En définitive, c'est ce qui se passe dans cette conclusion de l'Alliance. Les hébreux, après la lecture du livre de l'Alliance déclarent tous en chœur : "Tout ce que Dieu a dit, nous le ferons, et nous y obéirons", et ils reçoivent le sang de l'Alliance. Ce nouveau peuple de l'Alliance que nous sommes, accomplit le même rite, nous répondons dans la liturgie de la Parole de la messe, au Seigneur, et ensuite nous recevons le corps livré et le sang versé de l'Alliance en Jésus.

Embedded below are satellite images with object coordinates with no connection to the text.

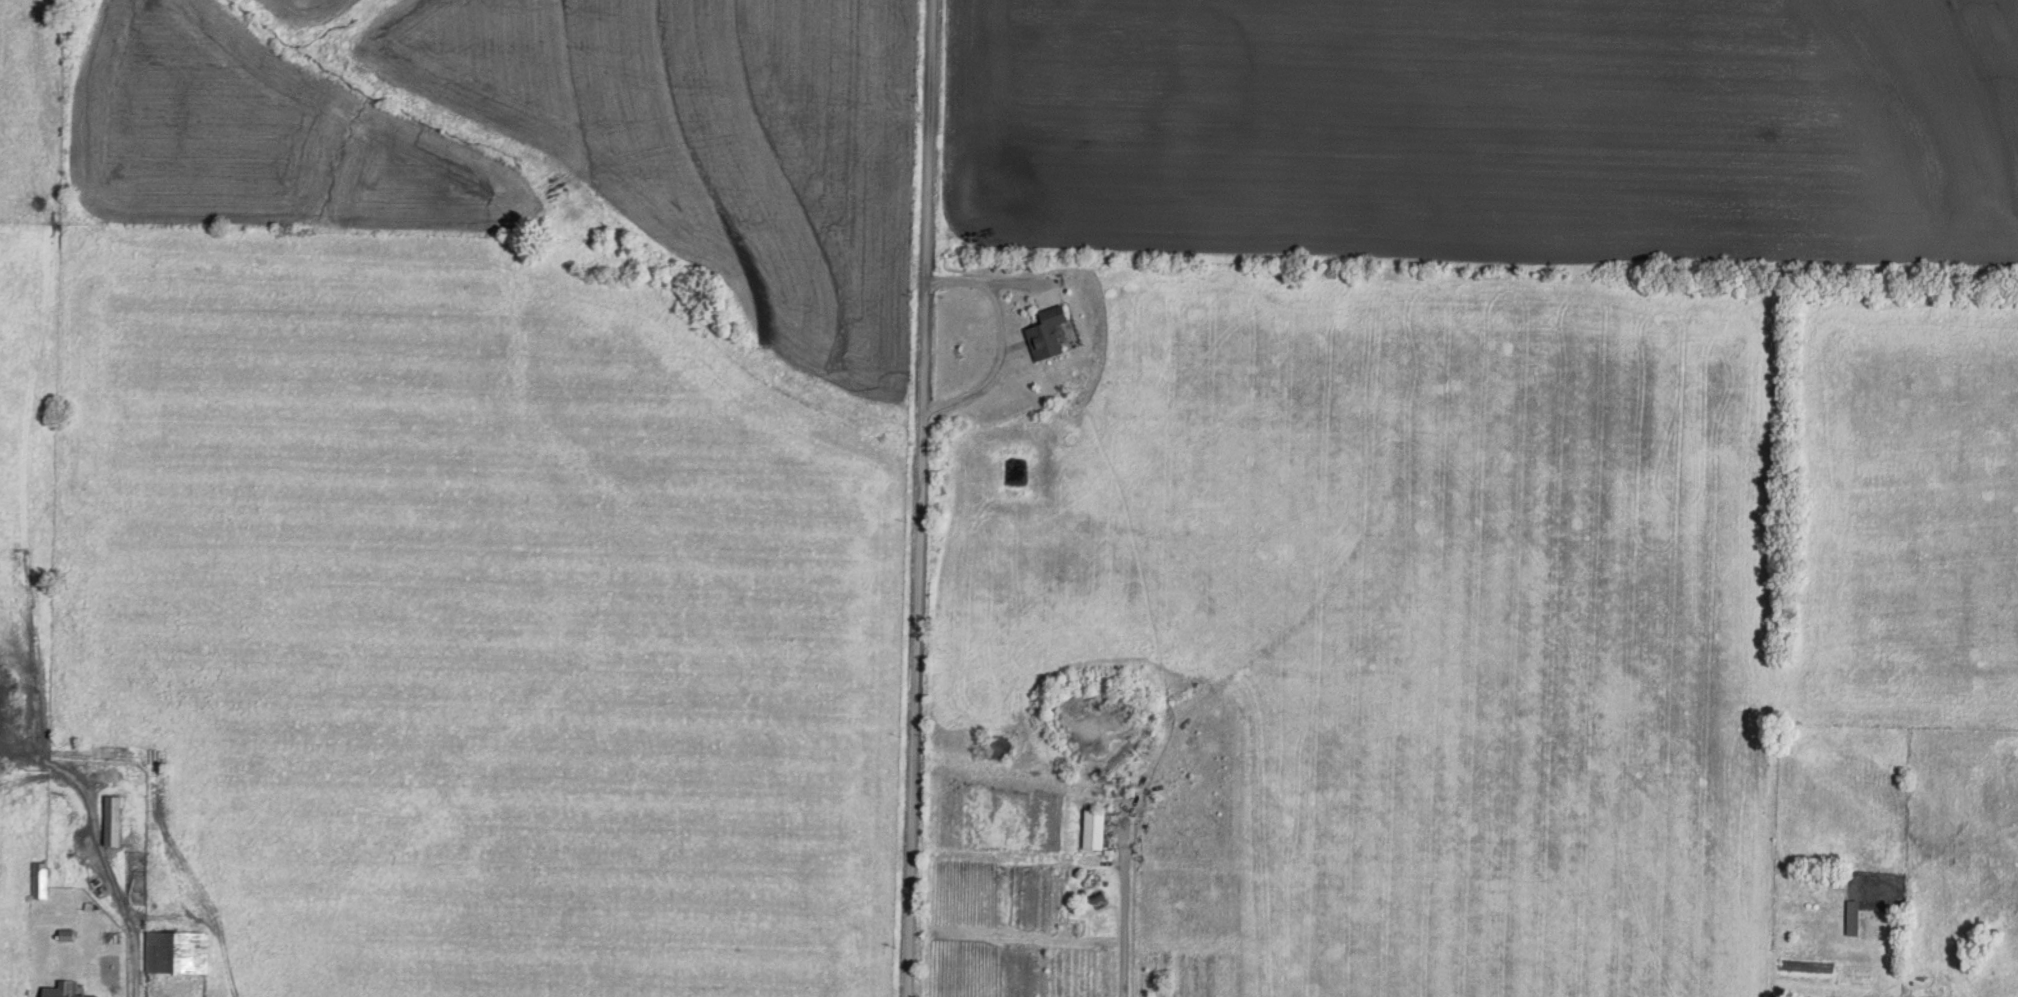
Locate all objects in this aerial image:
crop: (1490, 129)
crop: (549, 144)
building: (1047, 334)
road: (909, 498)
building: (112, 821)
building: (1094, 830)
building: (40, 881)
building: (1852, 918)
building: (177, 953)
building: (62, 990)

Après avoir foulé cette contrée de l'Alliance, Israël erre encore quarante ans dans le désert. Après avoir reçu le pain de vie, et la coupe du Salut, après avoir habité le pays où coulent le lait et le miel, qu'est l'Église, contrée de l'Alliance, nous poursuivons pourtant notre pèlerinage dans l'exode de nos déserts parfois bien chaotiques. Mais l'amour du Seigneur est de toujours à toujours, et c'est pourquoi son Alliance est vraiment éternelle et nouvelle. Son Alliance est vraiment nouvelle parce que l'amour c'est toujours nouveau. Son Alliance est vraiment éternelle parce que l'amour est sans fin.

"Je vous laisse un commandement nouveau : aimez-vous les uns les autres comme je vous ai aimés. Il n'y a pas de plus grand amour que de donner sa vie pour ceux qu'on aime". C'est une parole et un acte de Jésus, mots d'Alliance et rite d'Alliance. Il attend et aime notre réponse à l'avance, pourtant fragile : "Tout ce que tu dis, nous le ferons". Autrement dit : "Je t'aime".